Extract to read: Begin
Deploy. The new image results in several problem reports, causing more cycles through the "harden" and "test" phases.
Neglect. The product launches several weeks late due to back-and-forth over golden images. The team defers golden image work to catch up on deferred tasks and de-stress.
The cycle starts again the next time an urgent request comes in.
Where Chainguard comes in
Learning about the requirements for a truly up-to-date approach to golden image management, with requirements that must be met to achieve operational success, support a secure operating environment, and ensure auditability, is a strenuous and error-prone process.
Chainguard is a solution that eliminates the toil, confusion, and security debt that come with do-it-yourself (DIY) golden image management.
Modern engineering teams use Chainguard Containers and Chainguard VMs to get a minimal, secure, zero-CVE foundation, without the repetitive work of building, patching, and verifying and re-verifying images. Chainguard provides daily rebuilds and an SLA-backed patch timeline, turning image management into a reliable service.
For cloud infrastructure, Chainguard VMs offer the same advantages. Chainguard VMs are hardened OS images purpose-built for secure, containerized workloads in regulated environments.
This secure-by-default approach helps customers accelerate compliance goals such as FedRAMP, SOC2, and CMMC, freeing up engineers to focus on innovation.
You can learn more by watching the recording of our Golden Images webinar. Download our Golden Image Best Practices Guide to learn more about how to evolve your golden image pipelines.
FAQs
How do you create a secure golden image?
There are five steps to creating a secure golden image: identify only the software you absolutely need to create a minimalist image; create a build with up-to-date versions of the selected software; harden the build so it follows applicable compliance standards such as NIST, PCI DSS, or HIPAA; test the hardened build; and use security techniques such as cryptographic signatures to protect the golden image from tampering.
What’s the difference between a golden image and a container image?
A container image is simply a bit-specific copy of a container. A golden image should go through many additional steps to ensure that the end result is minimal, secure, well-documented, among other important qualities. Simply using a container image as a golden image creates many risks.
Why do golden images become risky over time?
Extract to read: End
Please turn the paragraph in the golden image text that begins "There are five steps" into a numbered list that keeps its main facts.
Information given: Begin
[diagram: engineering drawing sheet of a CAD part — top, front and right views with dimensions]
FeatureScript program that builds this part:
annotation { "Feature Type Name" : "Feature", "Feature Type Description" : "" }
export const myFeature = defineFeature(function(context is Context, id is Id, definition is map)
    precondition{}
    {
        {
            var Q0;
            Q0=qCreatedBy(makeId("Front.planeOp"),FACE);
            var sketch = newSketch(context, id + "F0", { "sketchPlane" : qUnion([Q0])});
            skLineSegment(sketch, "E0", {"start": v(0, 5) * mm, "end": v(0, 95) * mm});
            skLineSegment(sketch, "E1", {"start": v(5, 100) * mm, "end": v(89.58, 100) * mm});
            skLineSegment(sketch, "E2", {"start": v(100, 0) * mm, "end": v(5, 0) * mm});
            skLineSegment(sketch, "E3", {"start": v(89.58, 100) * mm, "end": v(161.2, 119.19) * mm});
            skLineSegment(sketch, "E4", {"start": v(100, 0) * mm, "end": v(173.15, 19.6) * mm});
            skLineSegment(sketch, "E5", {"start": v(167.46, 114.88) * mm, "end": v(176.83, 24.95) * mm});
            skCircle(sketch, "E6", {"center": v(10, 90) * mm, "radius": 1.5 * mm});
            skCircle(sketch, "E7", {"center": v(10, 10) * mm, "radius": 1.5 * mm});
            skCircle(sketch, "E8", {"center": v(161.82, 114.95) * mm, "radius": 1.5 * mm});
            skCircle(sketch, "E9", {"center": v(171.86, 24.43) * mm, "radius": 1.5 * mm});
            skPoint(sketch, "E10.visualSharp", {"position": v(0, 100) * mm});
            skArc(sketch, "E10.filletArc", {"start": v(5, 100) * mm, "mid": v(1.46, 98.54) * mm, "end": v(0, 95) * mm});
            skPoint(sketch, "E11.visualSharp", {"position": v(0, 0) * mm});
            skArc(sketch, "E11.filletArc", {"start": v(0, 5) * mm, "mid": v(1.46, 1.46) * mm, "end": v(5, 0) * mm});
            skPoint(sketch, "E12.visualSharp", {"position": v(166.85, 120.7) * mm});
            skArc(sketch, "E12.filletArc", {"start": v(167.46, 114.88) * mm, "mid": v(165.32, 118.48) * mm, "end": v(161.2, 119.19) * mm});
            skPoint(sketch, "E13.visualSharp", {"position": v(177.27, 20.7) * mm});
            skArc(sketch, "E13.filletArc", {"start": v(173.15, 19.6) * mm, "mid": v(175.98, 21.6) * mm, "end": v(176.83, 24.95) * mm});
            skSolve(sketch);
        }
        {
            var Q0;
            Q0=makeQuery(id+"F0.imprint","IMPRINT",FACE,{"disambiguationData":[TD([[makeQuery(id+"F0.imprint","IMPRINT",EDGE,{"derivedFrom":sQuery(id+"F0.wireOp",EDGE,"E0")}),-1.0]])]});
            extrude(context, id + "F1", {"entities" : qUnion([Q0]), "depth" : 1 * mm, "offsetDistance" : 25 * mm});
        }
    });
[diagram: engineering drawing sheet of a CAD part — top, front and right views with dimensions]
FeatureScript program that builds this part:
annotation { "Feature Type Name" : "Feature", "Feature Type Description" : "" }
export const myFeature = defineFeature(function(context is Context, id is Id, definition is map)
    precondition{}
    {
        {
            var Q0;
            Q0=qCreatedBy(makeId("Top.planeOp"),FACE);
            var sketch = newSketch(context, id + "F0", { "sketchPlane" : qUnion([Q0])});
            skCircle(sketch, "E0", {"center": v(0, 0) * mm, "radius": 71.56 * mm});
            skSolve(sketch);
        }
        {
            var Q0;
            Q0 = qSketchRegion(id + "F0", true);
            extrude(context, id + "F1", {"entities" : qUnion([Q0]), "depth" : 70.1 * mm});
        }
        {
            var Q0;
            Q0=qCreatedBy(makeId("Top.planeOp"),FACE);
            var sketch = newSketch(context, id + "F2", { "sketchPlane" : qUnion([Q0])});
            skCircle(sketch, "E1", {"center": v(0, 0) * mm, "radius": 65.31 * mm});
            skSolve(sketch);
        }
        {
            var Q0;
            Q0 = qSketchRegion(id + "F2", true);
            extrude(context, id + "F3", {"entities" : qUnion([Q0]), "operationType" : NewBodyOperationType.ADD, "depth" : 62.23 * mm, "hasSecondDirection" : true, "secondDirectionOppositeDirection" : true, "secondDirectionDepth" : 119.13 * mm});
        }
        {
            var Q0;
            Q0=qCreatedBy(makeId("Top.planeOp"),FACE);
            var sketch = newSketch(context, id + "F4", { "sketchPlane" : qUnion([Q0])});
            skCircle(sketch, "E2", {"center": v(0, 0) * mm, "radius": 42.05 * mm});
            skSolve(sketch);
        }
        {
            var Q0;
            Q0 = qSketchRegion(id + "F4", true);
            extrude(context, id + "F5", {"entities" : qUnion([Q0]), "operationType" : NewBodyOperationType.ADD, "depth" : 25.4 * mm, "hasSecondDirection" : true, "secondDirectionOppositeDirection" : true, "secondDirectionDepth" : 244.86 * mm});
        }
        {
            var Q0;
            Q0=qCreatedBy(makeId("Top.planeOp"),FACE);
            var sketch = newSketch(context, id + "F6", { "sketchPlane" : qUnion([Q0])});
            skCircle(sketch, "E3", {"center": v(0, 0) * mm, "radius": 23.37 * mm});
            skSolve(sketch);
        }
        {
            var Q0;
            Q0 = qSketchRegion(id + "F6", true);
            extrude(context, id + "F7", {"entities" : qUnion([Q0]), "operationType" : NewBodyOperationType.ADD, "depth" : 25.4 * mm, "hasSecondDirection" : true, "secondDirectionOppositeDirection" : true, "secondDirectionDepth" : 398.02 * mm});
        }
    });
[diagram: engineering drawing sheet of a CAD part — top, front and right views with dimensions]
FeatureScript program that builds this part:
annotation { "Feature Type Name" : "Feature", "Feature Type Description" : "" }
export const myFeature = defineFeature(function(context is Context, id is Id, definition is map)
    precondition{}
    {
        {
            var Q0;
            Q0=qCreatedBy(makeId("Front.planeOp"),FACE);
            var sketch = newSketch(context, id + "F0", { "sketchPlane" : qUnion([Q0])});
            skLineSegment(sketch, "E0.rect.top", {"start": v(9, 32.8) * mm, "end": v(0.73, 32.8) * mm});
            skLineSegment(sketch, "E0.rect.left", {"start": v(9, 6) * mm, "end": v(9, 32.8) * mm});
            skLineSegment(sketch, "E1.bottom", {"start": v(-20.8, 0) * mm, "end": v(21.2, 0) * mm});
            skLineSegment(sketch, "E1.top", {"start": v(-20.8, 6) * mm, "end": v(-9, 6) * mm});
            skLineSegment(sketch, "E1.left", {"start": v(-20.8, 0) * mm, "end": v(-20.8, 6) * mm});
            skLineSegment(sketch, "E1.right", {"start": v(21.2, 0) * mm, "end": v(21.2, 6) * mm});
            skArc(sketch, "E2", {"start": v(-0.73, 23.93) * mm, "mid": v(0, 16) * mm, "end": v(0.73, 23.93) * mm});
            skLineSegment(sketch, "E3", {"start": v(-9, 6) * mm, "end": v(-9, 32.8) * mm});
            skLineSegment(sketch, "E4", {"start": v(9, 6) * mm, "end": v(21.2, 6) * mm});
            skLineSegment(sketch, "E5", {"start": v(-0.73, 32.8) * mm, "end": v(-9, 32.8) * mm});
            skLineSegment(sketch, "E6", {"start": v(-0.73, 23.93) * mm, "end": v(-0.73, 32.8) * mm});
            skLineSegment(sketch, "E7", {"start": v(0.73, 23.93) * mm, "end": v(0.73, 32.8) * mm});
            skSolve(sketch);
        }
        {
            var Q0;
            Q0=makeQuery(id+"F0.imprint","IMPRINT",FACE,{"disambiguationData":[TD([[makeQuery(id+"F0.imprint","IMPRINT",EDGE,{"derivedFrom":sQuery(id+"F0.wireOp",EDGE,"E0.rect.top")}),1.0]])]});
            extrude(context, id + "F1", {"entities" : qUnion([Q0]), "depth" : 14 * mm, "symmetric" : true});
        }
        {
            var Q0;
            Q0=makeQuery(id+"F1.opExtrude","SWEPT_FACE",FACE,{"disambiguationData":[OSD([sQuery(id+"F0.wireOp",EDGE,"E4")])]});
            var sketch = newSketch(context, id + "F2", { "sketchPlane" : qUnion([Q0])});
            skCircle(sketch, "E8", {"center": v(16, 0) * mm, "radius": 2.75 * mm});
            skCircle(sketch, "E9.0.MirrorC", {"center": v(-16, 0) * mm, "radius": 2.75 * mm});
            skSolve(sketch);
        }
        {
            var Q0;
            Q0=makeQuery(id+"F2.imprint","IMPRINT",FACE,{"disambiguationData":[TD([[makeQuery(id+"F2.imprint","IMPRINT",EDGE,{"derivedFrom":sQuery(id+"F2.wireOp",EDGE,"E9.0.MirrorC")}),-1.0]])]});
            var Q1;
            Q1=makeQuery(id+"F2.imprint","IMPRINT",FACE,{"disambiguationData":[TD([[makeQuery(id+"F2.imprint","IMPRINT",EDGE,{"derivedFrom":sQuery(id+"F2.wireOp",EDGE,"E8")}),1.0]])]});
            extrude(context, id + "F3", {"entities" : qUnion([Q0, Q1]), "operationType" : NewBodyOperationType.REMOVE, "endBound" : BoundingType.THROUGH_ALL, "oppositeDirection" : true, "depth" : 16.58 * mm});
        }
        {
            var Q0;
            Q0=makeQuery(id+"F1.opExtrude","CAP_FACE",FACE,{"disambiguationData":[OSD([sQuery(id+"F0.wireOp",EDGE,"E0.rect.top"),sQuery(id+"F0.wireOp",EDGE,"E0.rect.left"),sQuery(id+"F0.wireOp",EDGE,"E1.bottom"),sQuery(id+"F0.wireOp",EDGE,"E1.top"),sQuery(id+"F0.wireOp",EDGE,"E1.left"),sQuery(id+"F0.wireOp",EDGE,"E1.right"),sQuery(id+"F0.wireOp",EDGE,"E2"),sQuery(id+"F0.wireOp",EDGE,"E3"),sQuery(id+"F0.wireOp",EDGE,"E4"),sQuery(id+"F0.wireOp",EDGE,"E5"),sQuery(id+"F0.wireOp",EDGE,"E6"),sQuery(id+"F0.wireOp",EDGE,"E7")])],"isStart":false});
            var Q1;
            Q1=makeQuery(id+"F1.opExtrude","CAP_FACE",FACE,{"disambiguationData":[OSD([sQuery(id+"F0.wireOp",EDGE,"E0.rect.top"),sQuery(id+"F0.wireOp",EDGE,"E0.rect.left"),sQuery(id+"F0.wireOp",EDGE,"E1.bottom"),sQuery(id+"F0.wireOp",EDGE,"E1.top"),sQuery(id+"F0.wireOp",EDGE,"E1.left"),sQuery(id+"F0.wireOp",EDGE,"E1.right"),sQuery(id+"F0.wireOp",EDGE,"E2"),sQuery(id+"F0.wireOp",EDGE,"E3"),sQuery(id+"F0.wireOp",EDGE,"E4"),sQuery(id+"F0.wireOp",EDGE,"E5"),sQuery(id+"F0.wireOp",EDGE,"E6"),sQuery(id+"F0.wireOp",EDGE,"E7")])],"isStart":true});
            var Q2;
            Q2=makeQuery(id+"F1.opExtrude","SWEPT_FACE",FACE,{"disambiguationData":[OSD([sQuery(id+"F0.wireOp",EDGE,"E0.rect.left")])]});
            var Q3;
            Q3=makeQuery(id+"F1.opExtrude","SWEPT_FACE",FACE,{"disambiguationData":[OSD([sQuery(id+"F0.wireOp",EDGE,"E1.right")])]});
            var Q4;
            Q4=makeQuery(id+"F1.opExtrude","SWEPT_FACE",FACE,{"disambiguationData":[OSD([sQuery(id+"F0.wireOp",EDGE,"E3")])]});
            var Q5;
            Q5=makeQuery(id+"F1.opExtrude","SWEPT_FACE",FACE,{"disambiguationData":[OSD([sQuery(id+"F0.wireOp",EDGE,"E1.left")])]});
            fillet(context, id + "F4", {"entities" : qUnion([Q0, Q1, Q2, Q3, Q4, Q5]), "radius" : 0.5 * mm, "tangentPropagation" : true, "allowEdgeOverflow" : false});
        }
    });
Information given: End
* **Your solution**:
Five steps to creating a secure golden image:
1. Identify only the software you absolutely need, for a minimalist image.
2. Create a build with up-to-date versions of that software.
3. Harden the build to follow applicable compliance standards such as NIST, PCI DSS, or HIPAA.
4. Test the hardened build.
5. Protect the golden image from tampering with security techniques such as cryptographic signatures.